# METEOROLOGÍA > Precipitaciones y Seguimiento directo >  Estiman que las precipitaciones descenderán hasta un 20 % en el Mediterráneo

## sergi1907

Investigadores de la Universidad de Alicante (UA) estiman que las temperaturas medias en la cuenca del Mediterráneo aumentarán entre 3 y 4 grados en el siglo XXI y que las precipitaciones descenderán hasta un 20 por ciento.
Así consta en el primer avance de un estudio de investigación europeo en el que participa la UA junto con otra instituciones académicas y centros científicos, denominado ESPON-Climate y cuyo objetivo es analizar los efectos del cambio climático sobre las economías locales y regionales del espacio geográfico europeo.
Esos hipotéticos impactos afectarían sobre todo a sus recursos hídricos y a su actividad turística, ha indicado a Efe el codirector de la investigación y catedrático del Instituto de Geografía en la UA, Jorge Olcina.
El estudio parte de la estimación de que las temperaturas promedio en la cuenca del Mediterráneo pueden aumentar considerablemente durante el siglo XXI, mientras que las precipitaciones disminuirían.
A partir de esa previsión, la investigación trata de analizar, en el caso concreto de la Comunitat Valenciana, la vulnerabilidad de su litoral, una situación que puede acentuarse debido a los efectos derivados del cambio climático.
Según Olcina, el estudio revela la necesidad de que "las administraciones se den cuenta de lo que esta sucediendo y que consideren un amplio abanico de medidas de adaptación" a los cambios.
Con ello, ha aclarado el catedrático, no se pretende "asustar, ni alarmar", sino "informar" sobre los posibles cambios que se producirán "a medio o a largo plazo".
A este respecto, ha subrayado que la zona mediterránea es "muy sensible" y, por tanto, hay que "empezar a actuar".

=== Instrucciones de la tarea ===
Extrae íntegro y sin ninguna modificación el texto anterior sobre el descenso previsto de las precipitaciones en el Mediterráneo.

=== Extractos del listado ===
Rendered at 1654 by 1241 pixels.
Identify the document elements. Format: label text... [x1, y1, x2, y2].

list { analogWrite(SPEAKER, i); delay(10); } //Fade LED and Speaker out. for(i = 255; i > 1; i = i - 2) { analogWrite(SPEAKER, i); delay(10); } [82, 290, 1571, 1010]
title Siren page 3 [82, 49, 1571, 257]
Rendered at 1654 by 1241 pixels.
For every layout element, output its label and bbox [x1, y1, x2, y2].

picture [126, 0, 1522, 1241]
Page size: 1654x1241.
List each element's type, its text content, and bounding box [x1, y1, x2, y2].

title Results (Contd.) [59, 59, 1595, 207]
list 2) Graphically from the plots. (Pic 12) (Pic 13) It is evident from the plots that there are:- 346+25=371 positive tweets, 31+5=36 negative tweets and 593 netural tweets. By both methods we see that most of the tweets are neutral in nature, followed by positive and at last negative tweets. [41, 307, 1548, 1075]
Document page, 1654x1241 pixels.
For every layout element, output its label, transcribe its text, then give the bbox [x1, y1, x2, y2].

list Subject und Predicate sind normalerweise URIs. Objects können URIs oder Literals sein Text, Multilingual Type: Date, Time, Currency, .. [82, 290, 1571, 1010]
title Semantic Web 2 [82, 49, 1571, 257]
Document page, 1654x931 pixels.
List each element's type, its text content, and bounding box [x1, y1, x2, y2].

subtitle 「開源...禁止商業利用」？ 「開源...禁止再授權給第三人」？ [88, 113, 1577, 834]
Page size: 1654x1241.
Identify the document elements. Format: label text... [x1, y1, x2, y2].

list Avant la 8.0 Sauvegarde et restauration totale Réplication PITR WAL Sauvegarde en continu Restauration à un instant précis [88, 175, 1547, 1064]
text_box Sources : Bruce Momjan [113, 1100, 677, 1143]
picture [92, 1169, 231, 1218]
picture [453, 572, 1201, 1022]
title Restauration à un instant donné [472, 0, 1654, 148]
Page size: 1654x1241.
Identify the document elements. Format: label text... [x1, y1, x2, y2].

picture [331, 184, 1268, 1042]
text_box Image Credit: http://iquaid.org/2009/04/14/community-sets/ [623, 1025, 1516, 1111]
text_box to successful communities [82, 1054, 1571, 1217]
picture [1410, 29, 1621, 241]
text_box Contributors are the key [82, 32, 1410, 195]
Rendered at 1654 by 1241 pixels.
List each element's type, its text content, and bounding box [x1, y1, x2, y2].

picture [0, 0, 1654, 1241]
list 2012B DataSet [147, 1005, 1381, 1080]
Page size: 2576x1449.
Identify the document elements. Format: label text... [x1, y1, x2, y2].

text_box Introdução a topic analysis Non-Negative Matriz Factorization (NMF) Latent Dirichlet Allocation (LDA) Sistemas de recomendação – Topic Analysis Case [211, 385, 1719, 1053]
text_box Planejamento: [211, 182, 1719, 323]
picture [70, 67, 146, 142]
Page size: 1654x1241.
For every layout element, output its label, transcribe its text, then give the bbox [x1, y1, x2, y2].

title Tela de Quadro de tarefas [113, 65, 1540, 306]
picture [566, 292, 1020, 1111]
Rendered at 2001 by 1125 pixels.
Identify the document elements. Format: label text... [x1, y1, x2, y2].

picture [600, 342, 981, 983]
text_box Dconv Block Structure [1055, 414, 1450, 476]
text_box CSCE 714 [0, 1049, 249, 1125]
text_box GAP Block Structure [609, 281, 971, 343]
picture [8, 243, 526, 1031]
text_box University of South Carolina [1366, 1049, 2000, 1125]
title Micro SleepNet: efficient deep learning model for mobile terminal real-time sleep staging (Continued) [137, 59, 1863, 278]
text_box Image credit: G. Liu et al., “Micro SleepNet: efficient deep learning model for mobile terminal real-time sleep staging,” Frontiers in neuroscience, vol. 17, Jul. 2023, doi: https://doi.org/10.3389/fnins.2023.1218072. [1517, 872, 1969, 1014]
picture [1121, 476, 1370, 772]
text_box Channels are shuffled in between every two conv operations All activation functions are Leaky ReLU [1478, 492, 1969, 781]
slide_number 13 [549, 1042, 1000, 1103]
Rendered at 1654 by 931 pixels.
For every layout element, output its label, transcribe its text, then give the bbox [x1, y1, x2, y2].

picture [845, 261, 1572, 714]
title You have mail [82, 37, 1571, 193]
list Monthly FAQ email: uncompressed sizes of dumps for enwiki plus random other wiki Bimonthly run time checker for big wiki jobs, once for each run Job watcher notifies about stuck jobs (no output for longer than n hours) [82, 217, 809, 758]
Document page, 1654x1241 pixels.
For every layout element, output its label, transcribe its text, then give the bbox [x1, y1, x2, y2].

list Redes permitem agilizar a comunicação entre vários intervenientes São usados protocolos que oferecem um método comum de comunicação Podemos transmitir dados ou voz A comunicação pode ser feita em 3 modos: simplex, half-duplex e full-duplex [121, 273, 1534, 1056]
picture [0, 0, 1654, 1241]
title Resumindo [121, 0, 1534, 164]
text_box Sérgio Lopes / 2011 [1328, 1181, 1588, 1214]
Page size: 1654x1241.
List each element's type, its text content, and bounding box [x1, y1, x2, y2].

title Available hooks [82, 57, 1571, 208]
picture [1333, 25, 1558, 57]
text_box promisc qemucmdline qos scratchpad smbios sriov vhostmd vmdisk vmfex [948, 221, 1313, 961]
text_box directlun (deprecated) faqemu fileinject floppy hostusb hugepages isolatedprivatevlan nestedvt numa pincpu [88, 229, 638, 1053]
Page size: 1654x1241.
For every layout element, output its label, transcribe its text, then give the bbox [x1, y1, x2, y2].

=== Resultado ===
# METEOROLOGÍA > Precipitaciones y Seguimiento directo >  Estiman que las precipitaciones descenderán hasta un 20 % en el Mediterráneo

## sergi1907

Investigadores de la Universidad de Alicante (UA) estiman que las temperaturas medias en la cuenca del Mediterráneo aumentarán entre 3 y 4 grados en el siglo XXI y que las precipitaciones descenderán hasta un 20 por ciento.
Así consta en el primer avance de un estudio de investigación europeo en el que participa la UA junto con otra instituciones académicas y centros científicos, denominado ESPON-Climate y cuyo objetivo es analizar los efectos del cambio climático sobre las economías locales y regionales del espacio geográfico europeo.
Esos hipotéticos impactos afectarían sobre todo a sus recursos hídricos y a su actividad turística, ha indicado a Efe el codirector de la investigación y catedrático del Instituto de Geografía en la UA, Jorge Olcina.
El estudio parte de la estimación de que las temperaturas promedio en la cuenca del Mediterráneo pueden aumentar considerablemente durante el siglo XXI, mientras que las precipitaciones disminuirían.
A partir de esa previsión, la investigación trata de analizar, en el caso concreto de la Comunitat Valenciana, la vulnerabilidad de su litoral, una situación que puede acentuarse debido a los efectos derivados del cambio climático.
Según Olcina, el estudio revela la necesidad de que "las administraciones se den cuenta de lo que esta sucediendo y que consideren un amplio abanico de medidas de adaptación" a los cambios.
Con ello, ha aclarado el catedrático, no se pretende "asustar, ni alarmar", sino "informar" sobre los posibles cambios que se producirán "a medio o a largo plazo".
A este respecto, ha subrayado que la zona mediterránea es "muy sensible" y, por tanto, hay que "empezar a actuar".